OBJECTIVES:
[A] According to the clean beauty text, why is ethnographic research indispensable for understanding Singapore's shift toward sustainable skincare?
[B] Rewrite the clean beauty text starting with "In a Nielsen" and going on through "CAGR through 2030.", putting "reusable packaging" in place of "refillable packaging".
[C] In the clean beauty text, what compound annual growth rate is the Asia Pacific clean beauty market projected to reach through 2030?

— Begin TEXT SECTION —

How can We Use Ethnography to Figure Out Singapore's Sustainable Skincare Shift of ‘Clean Beauty’?
In a Nielsen IQ report cited by The Straits Times, searches for refillable packaging surged by 64% across beauty categories, with compostable and plastic-free options driving growth. The Asia Pacific clean beauty market, valued at USD 1,866.7 million in 2023, is projected to grow at a 15.6% CAGR through 2030.
"Clean beauty" means different things to different consumers. For one shopper, it's about avoiding parabens. For another, it's cruelty-free certification. For a third, it's entirely about sustainable packaging. When 94% of French consumers say they'd switch to reusable shampoo bottles, but Singapore's humid climate makes waterless formulations feel impractical - how do brands work through this complexity?
This is where ethnographic research becomes indispensable. Not because surveys can't capture preferences, but because they can't capture contradictions, compromises, and the lived experience of trying to be an "ethical consumer" in a world of competing claims.

— End TEXT SECTION —
— Begin RAW DATA —

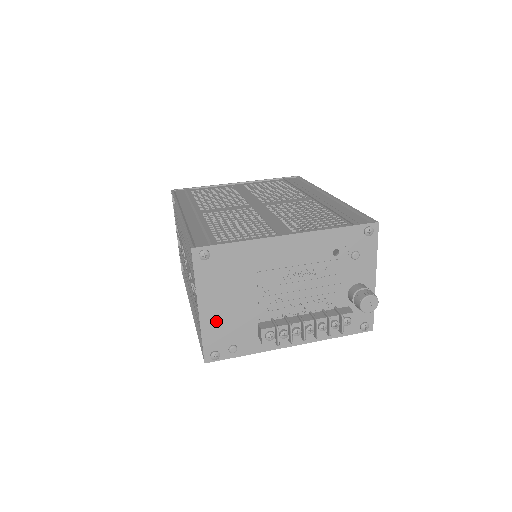
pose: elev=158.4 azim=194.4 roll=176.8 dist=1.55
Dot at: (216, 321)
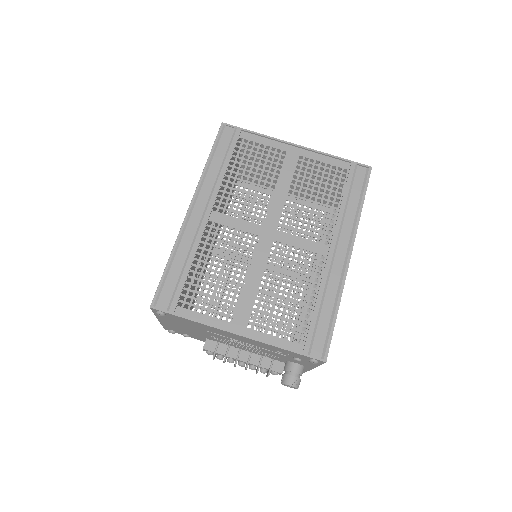
Dot at: (173, 326)
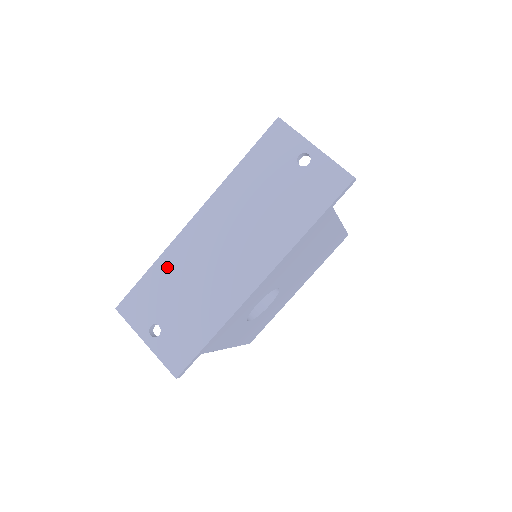
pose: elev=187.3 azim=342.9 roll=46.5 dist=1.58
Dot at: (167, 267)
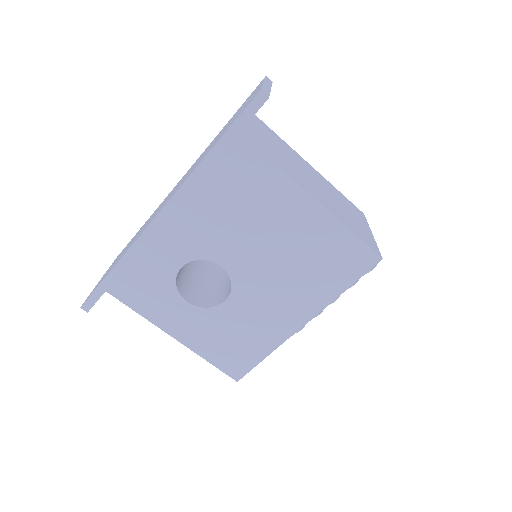
Dot at: occluded
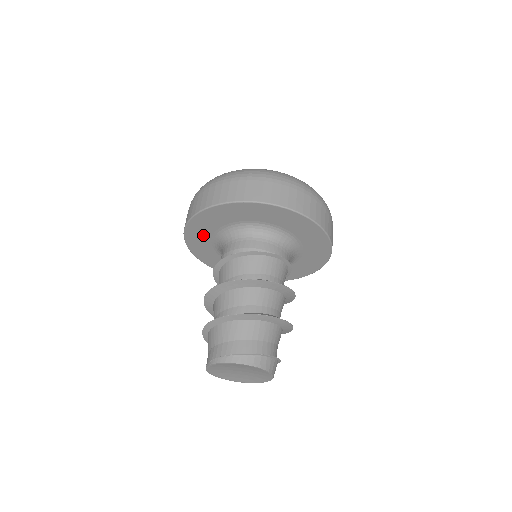
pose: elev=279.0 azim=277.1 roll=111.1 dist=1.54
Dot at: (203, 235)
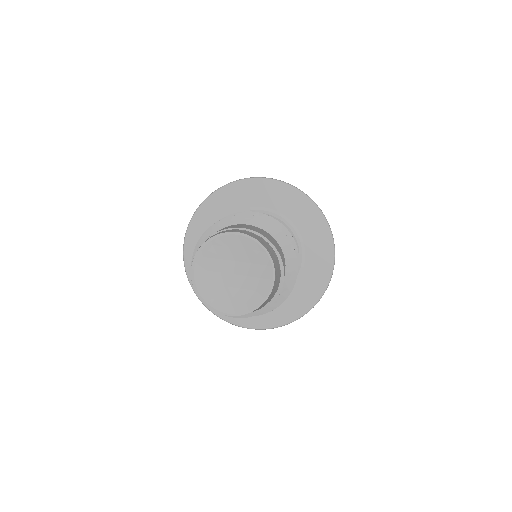
Dot at: occluded
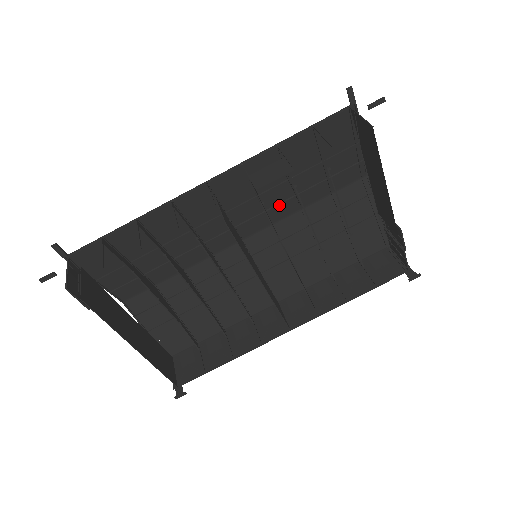
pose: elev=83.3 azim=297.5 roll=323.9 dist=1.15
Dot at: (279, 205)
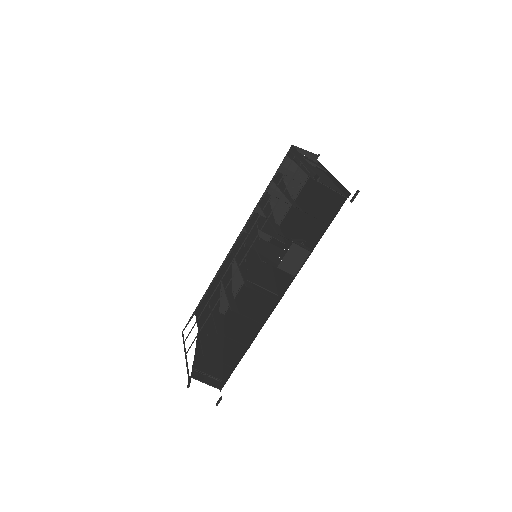
Dot at: occluded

— End RAW DATA —

ANSWERS GIVEN:
[A] Surveys can capture preferences, but they cannot capture the contradictions, compromises, and lived experience of trying to be an "ethical consumer" amid competing claims. Ethnographic research is needed to understand those things.

[B]
In a Nielsen IQ report cited by The Straits Times, searches for reusable packaging surged by 64% across beauty categories, with compostable and plastic-free options driving growth. The Asia Pacific clean beauty market, valued at USD 1,866.7 million in 2023, is projected to grow at a 15.6% CAGR through 2030.

[C] A 15.6% CAGR.